Friday, March 6, 2015

Peoples Russians Assimilated in the Past Now Recovering Their Earlier Identities


Paul Goble

 

            Staunton, March 6 – The disappearance of non-Russian cultures as a result of Moscow’s assimilationist policies continue to attract attention, but there is another trend which may prove to be equally or even more important: the revival of groups Russians had only incompletely assimilated and their reconstitution as separate peoples.

 

            One of these, N”yola Kulomzin, who identifies himself as a Moscow-based specialist on local histories, is the Merya people which was Russified about 300 years ago but whose members now recognize themselves as different from Russians on the basis of toponomy, onomastics, and even anthropology (rufabula.com/author/moskovskj_kraeved/387).

 

            This should not disturb anyone because “the contemporary Russia people is a super-ethnos composed of the parts of peoples and cultures who have disappeared,” he says; but it frightens many because it suggests that assimilation is not a one-way street and that a nation which has assimilated others in the past may be assimilated by others or dissolve in the future.

 

            Most of the time, Kulomzin says, “the organizers of such cultural movements are from the well-educated intellectual elite which recognizes that without a national culture no region or the people who live on it will have a future.”  And consequently, the actions of “these young patriots” should be welcomed for their contribution to “a good future” for the entire country.

 

            Few of them have gone as far as becoming national movements, despite what some in the center fear, and they have not always been successful, in large part because they are based on reliable histories but on false premises.

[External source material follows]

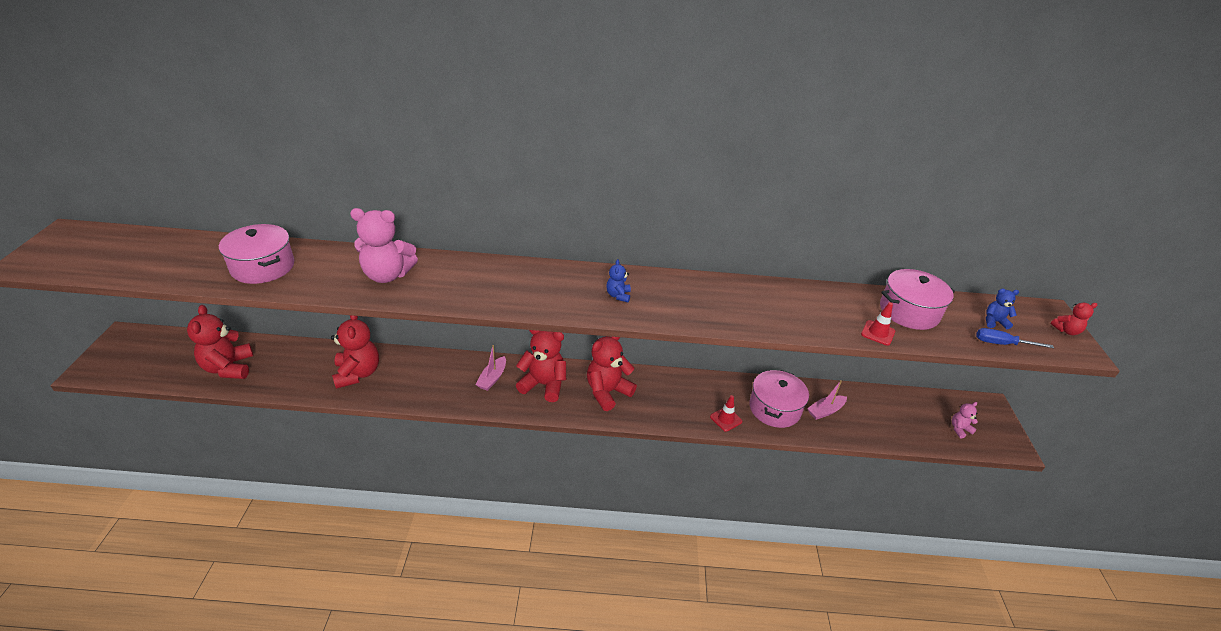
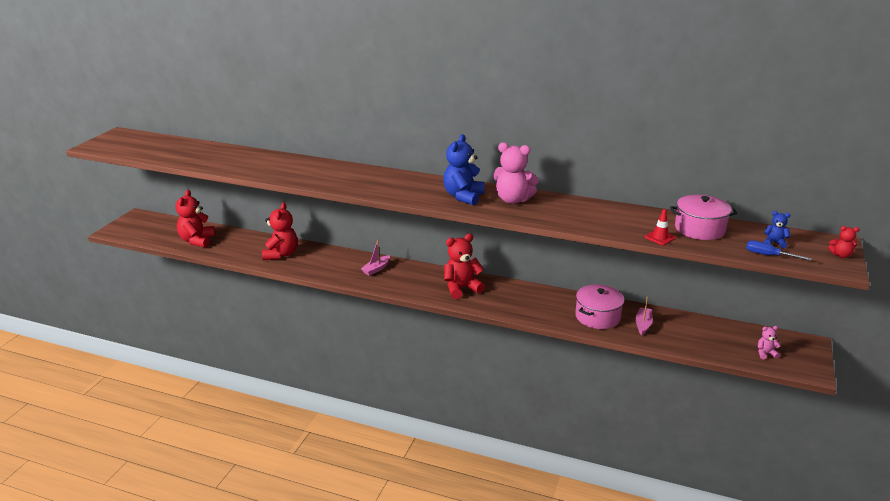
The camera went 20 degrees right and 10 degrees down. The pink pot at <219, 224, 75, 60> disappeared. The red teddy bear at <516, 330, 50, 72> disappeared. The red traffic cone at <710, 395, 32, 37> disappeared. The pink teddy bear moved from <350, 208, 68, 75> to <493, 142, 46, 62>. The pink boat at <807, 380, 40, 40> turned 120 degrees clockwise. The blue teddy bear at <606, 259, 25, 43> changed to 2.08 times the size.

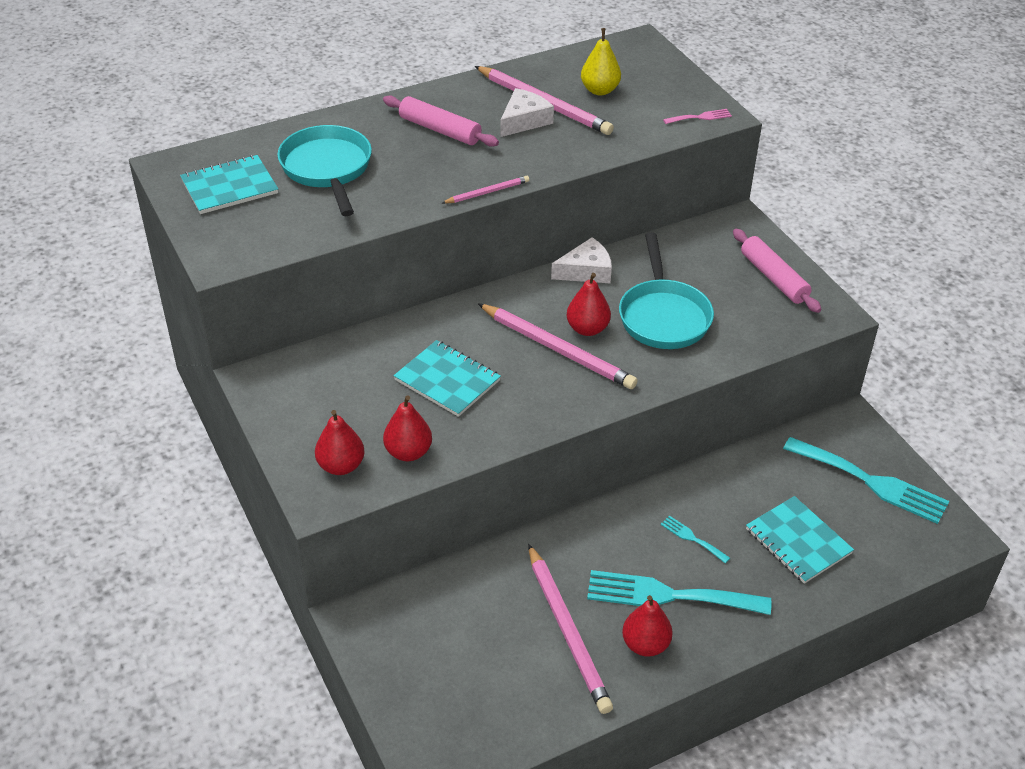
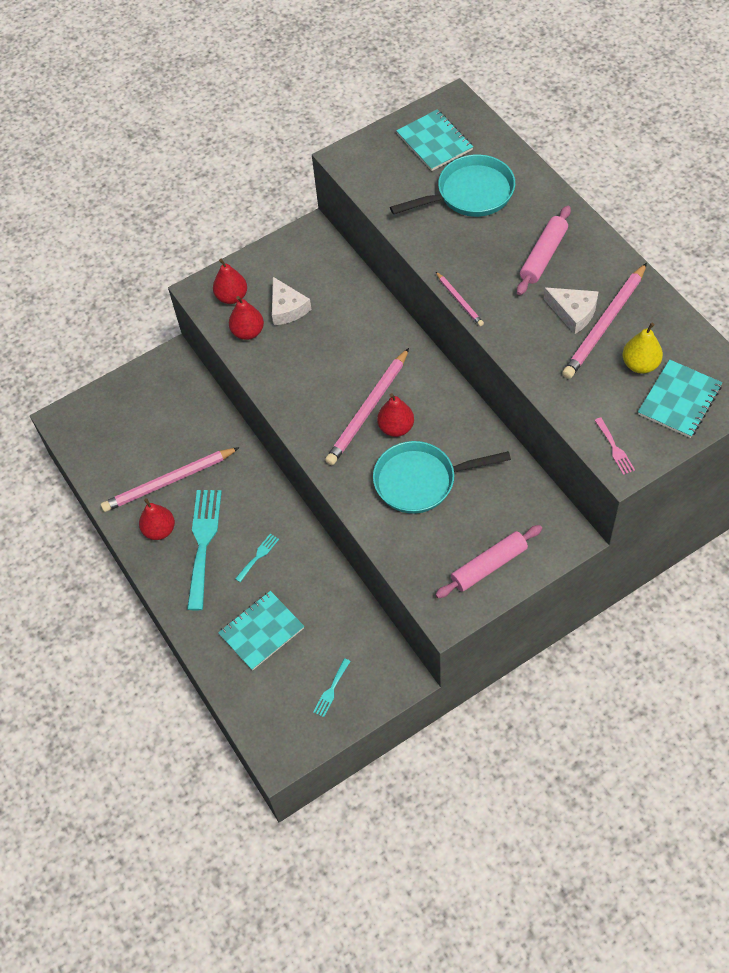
The camera went 90 degrees right and 15 degrees up. The turquoise notebook moved from <394, 340, 107, 77> to <638, 359, 84, 79>. The white cheese moved from <551, 237, 61, 46> to <272, 277, 39, 48>. The turquoise fork at <783, 437, 166, 87> changed to 0.45 times the size.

The Burtases of Penza oblast and Mordvinia are an example: their actual origins are very different from what they think.

 

            .But he continues, “there exist other movements which have under them reliable historical-cultural potential such as the Chuds (Vologda and Arkhangelsk Russians), the Polovtsian-Kipchaks (Belarusian Russians), and the Baltic Slavic historical lands of the Vyatichis and Krivichis (Western Russians).’

 

            And while Kulomzin does not mention it, the fact that some of these identities cross what are now international borders means that some in the Russian government may view them as a potential resource if Moscow seeks to project power into those countries. Indeed, it could mean that some of these groups enjoy official sponsorship at least covertly at the present time.

 

             In another post, he explains how he came to be interested in the Merya people who live in the Moscow region and why he thinks this is anything but an intellectual dead end, despite the attitude of some around him that attempts “to revive the traditions of a Finno-Ugric tribe which disappeared long ago are senseless” (merjamaa.ru/news/merja_zdes_i_sejchas/2015-03-05-989).

 

            Focusing on local traditions enriches the understanding of the Motherland, he says, and prevents it from becoming simply an abstraction offered on television.  And it is part of a more general effort to protect the environment human as well as natural from despoliation, a combination that may explain part of its attraction for many.

 

            “In our days,” Kulomzin argues, “the return of people to their local roots is becoming ever more clearly marked,” and that trend in turn is allowing them to “again acquire a Motherland which is really worth protecting and defending from those things which destroy it,” a view based on an understanding of the country and nation as things distinct from the state.